Friday, 7 March 2008

NHS 'allowed nurse to lose sight'

A retired nurse refused treatment for her failing eyesight said she was told she would have to go blind in one eye before she could have NHS treatment on the other.
Cora Slade, 74, from Sidmouth, Devon, cares for her 76-year-old husband Don, who suffers from Parkinson's disease, said: "Who is going to look after him if I go blind?"
Mrs Slade, who retired from the NHS just over 10 years ago, suffers from age-related macular degeneration (AMD) - the wet variety in the left eye and the dry type in the other.
The Dublin-born pensioner was told by the Devon Primary Care Trust that it would not fund her treatment, so she has so far paid £2,400 for three treatment injections.
Mrs Slade said her eyes have deteriorated despite the treatment she has already received.

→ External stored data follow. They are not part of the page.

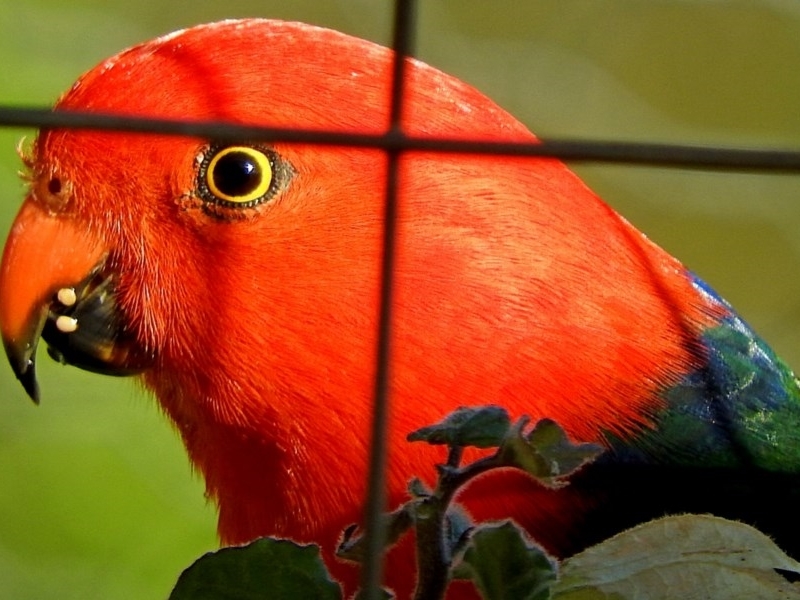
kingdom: Animalia
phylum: Chordata
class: Aves
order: Psittaciformes
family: Psittacidae
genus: Alisterus
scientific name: Alisterus scapularis
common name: Australian king parrot
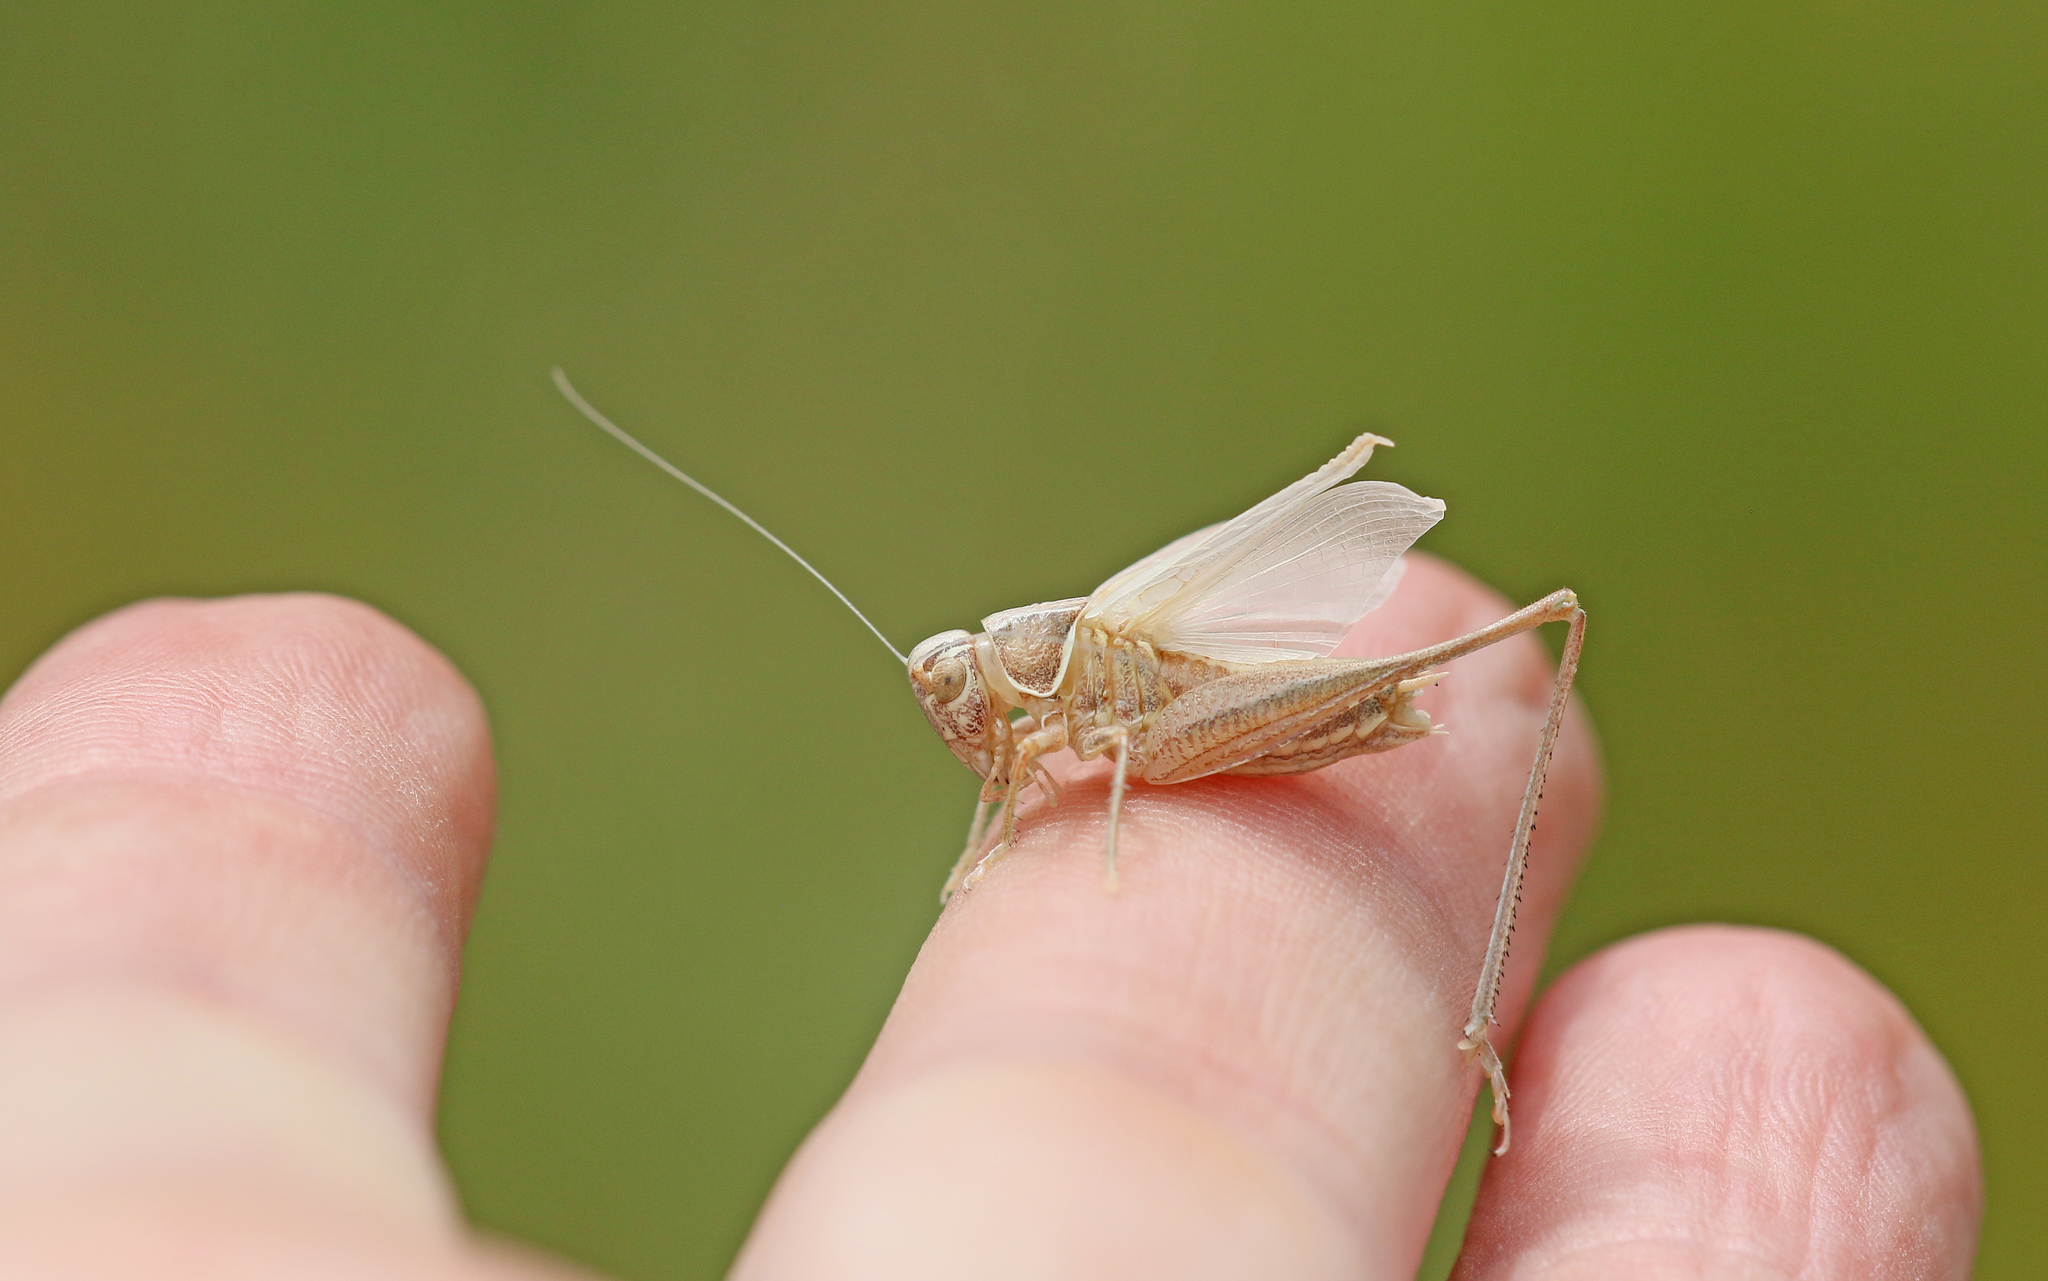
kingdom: Animalia
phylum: Arthropoda
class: Insecta
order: Orthoptera
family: Tettigoniidae
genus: Tessellana
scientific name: Tessellana tessellata
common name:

She does not know how many more injections she would need.
"We have saved for our old age so we would not be a burden on the state, and we are having to use those savings to pay for the treatment," she said.
"I was told I would have to be blind in one eye before they will treat me for wet AMD in the other. Where is the logic?" she said.
Mrs Slade said the treatment she needed was given on the NHS in other parts of the country.
"It is terribly unfair but what can you do? We are old and anonymous," she said.
Last month a former Second World War pilot won his battle for NHS treatment for the same eye disease.